I'm Nina, a photographer, film maker and forever wanderer.  Passionate about nature, the great outdoors and all of life's adventures.  This is the place where I keep all my 'field notes'


All photographs © Nina Nixon

Living by the sea there is not an abundance of woods.  Nor are there many leafy lanes lined with beautiful trees or forests filled with wonderful earthy wafts.

But I do love trees.

So when we moved here back in the Summer of 2002 from a little strip of a concrete courtyard, the few feet of garden we are now lucky to own seemed like a whole field of hopeful.  But the previous owner did not like trees (neighbours said she would often grumble) so all that may of once grown had long been removed, chopped down and roots extracted. Stumps were the only evidence that the garden had once flourished - and a dead old apple tree kept for decorative let a rather rambling honeysuckle twist her vines around.

Out came the hebes the fuchsias and the rotten old apple tree and in went silver birches, Rowan, willow, pear, cherry and a few more apples.

Now I'm not trying to convince you we have an orchard full of fruit, but it's pretty darn good around here come the Autumn. 

And with the Autumn come the winds and with the winds fall the branches...that have long seen better days. And with those branches I make kindling bundles that are long past their best.  They do not take as long to dry out as a regular lump of wood for burning - no seasoning needed.

The silver birch is the best for shedding her unwanted dead and dried out branches, second is the willow. And if the wind doesn't have her way then come nesting season the magpies do a pretty good job at tugging and dropping those branches that will no long bear budding leaves.

There is an snippet from Susan Hill's book 'The Magic Apple Tree' that has always struck a cord with me. She talks about 'searching the deep ditches for the right sort of kindling'.  

It is a thickly tree-lined, heavily overgrown lane that runs from Moon Cottage away from the village, down towards Sheep Hill and the Fen; old, fallen branches are propped up between the living ones and the ditches are full of dead wood.

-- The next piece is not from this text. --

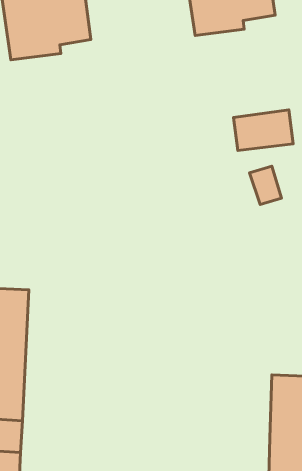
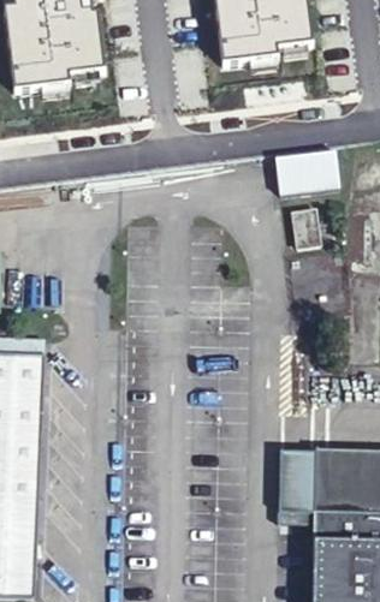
building: none -> [277,447,315,519]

I love the idea of going out into the country lanes in search of 'old, dead wood' to dry out for kindling on a daily basis. The only real chance I have of living out my deep rooted country ways is when I go home to Hampshire for the weekend.  But all the while we live here I will have to make do with my own back garden, abundant and beautiful with the trees I have nurtured for the past eleven and a half years.